*** Data excerpt Section Begins ***
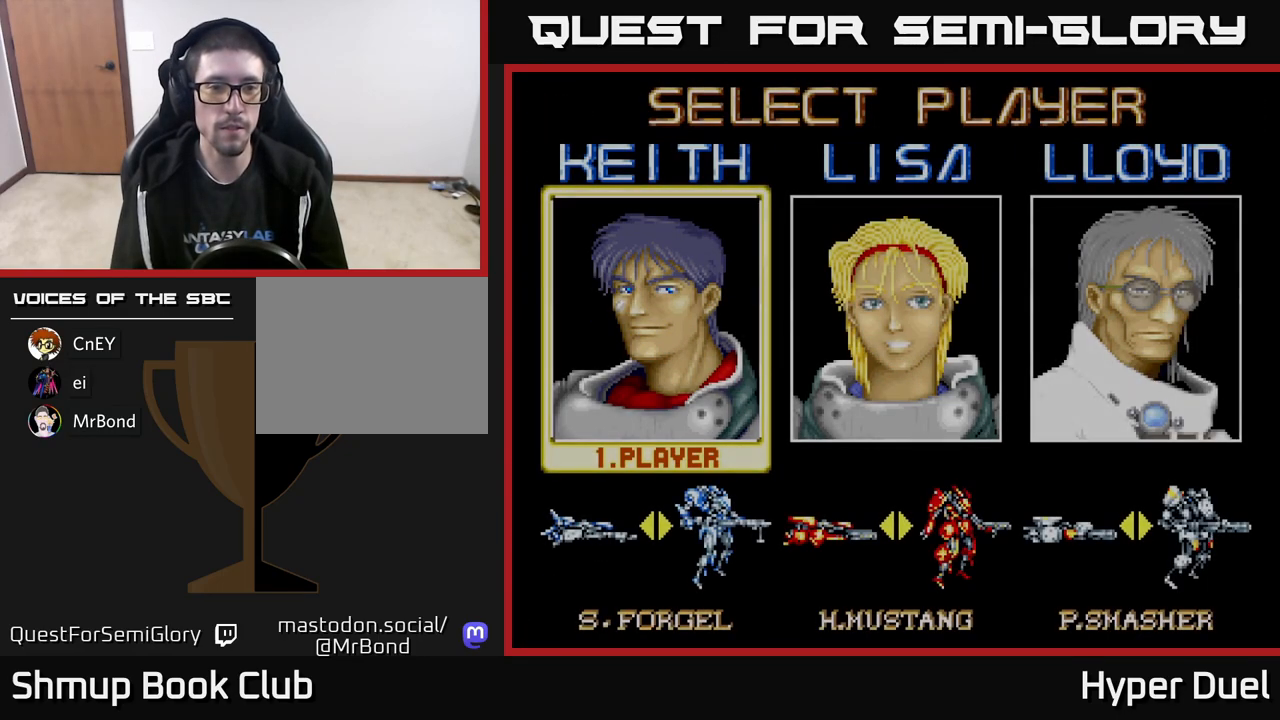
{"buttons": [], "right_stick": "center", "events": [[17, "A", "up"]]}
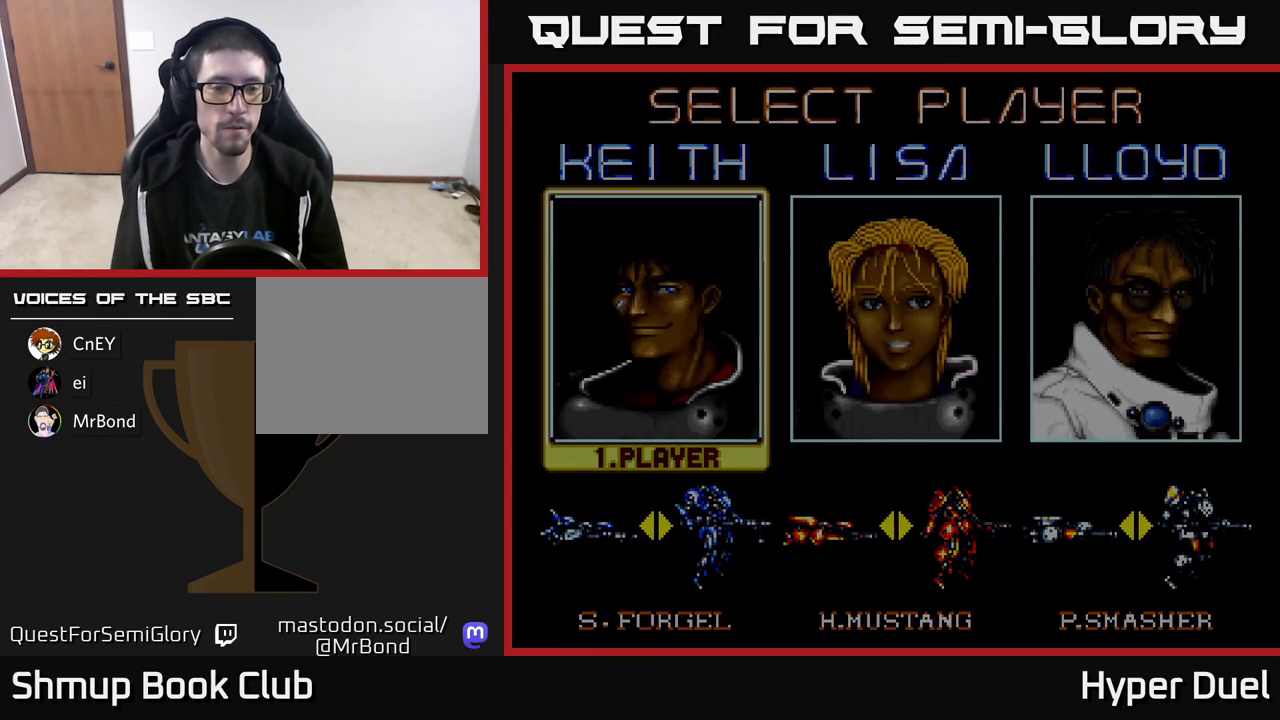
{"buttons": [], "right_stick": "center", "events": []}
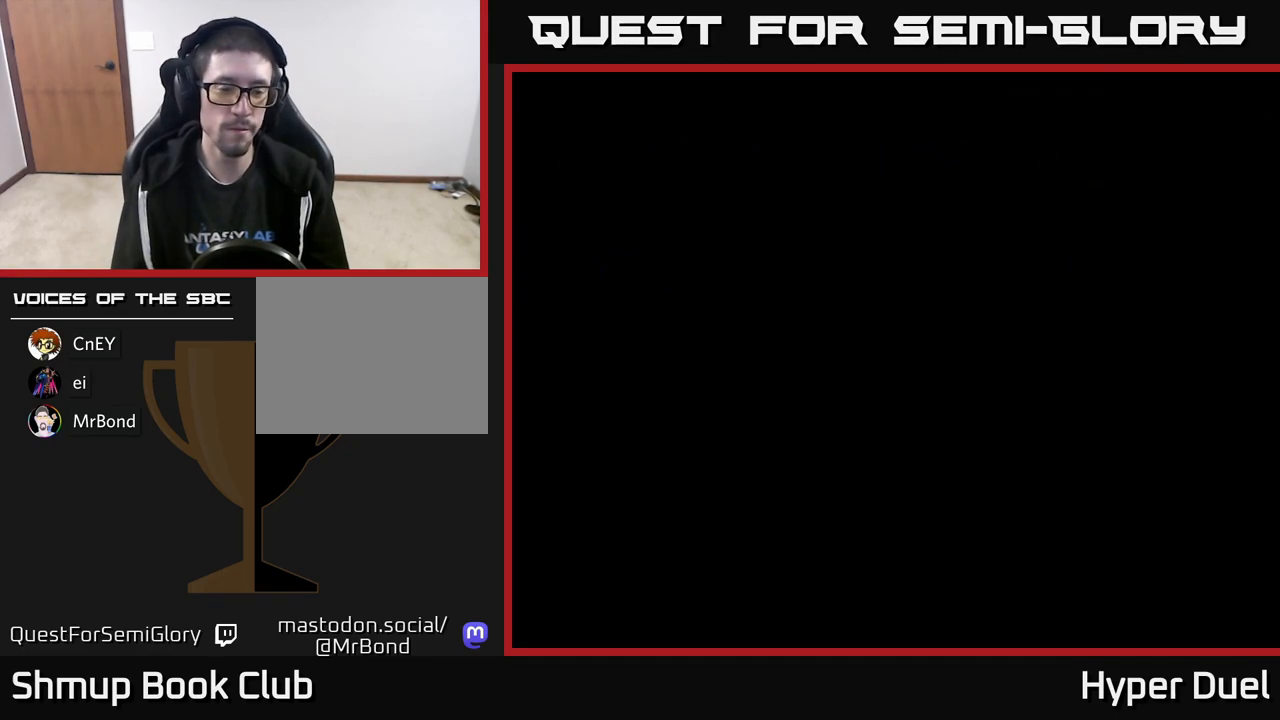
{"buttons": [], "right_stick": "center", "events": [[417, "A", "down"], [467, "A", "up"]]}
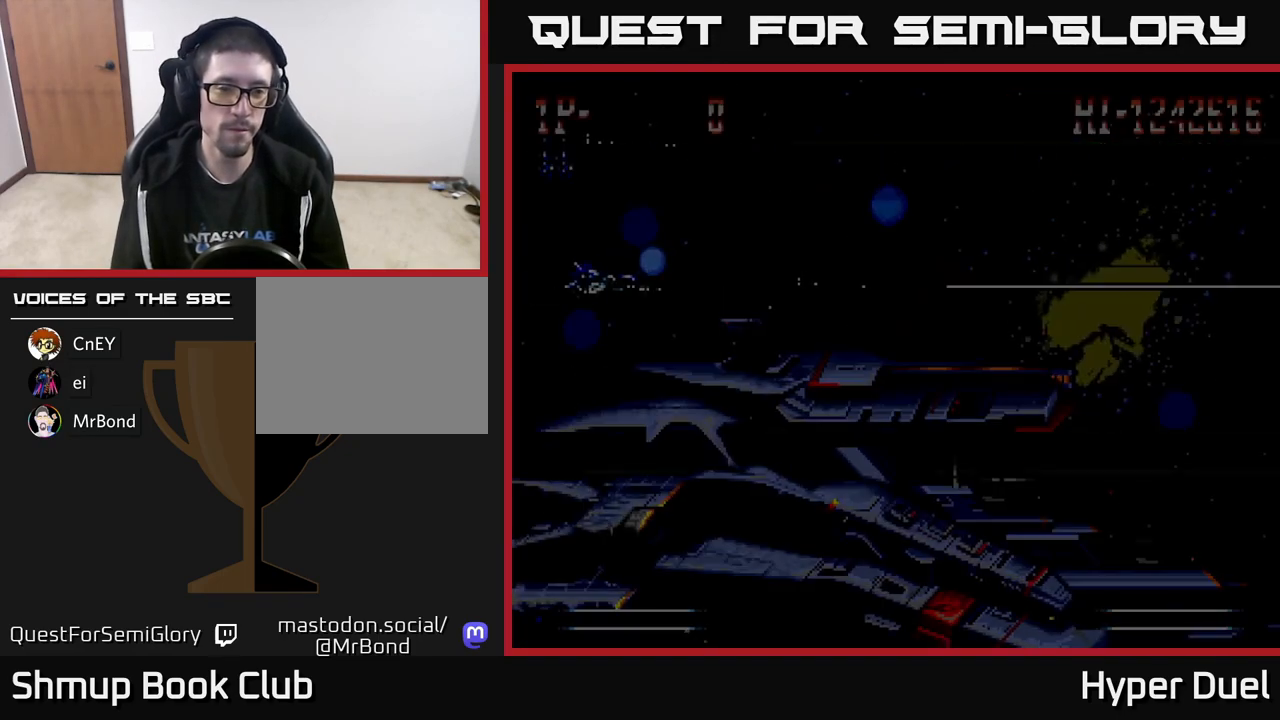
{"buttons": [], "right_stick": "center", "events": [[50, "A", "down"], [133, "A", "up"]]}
*** Data excerpt Section Ends ***
Work order: From the first line to the last, write out the data above exactly. Omit the pictures.

Output of the exercise:
{"buttons": [], "right_stick": "center", "events": [[17, "A", "up"]]}
{"buttons": [], "right_stick": "center", "events": []}
{"buttons": [], "right_stick": "center", "events": [[417, "A", "down"], [467, "A", "up"]]}
{"buttons": [], "right_stick": "center", "events": [[50, "A", "down"], [133, "A", "up"]]}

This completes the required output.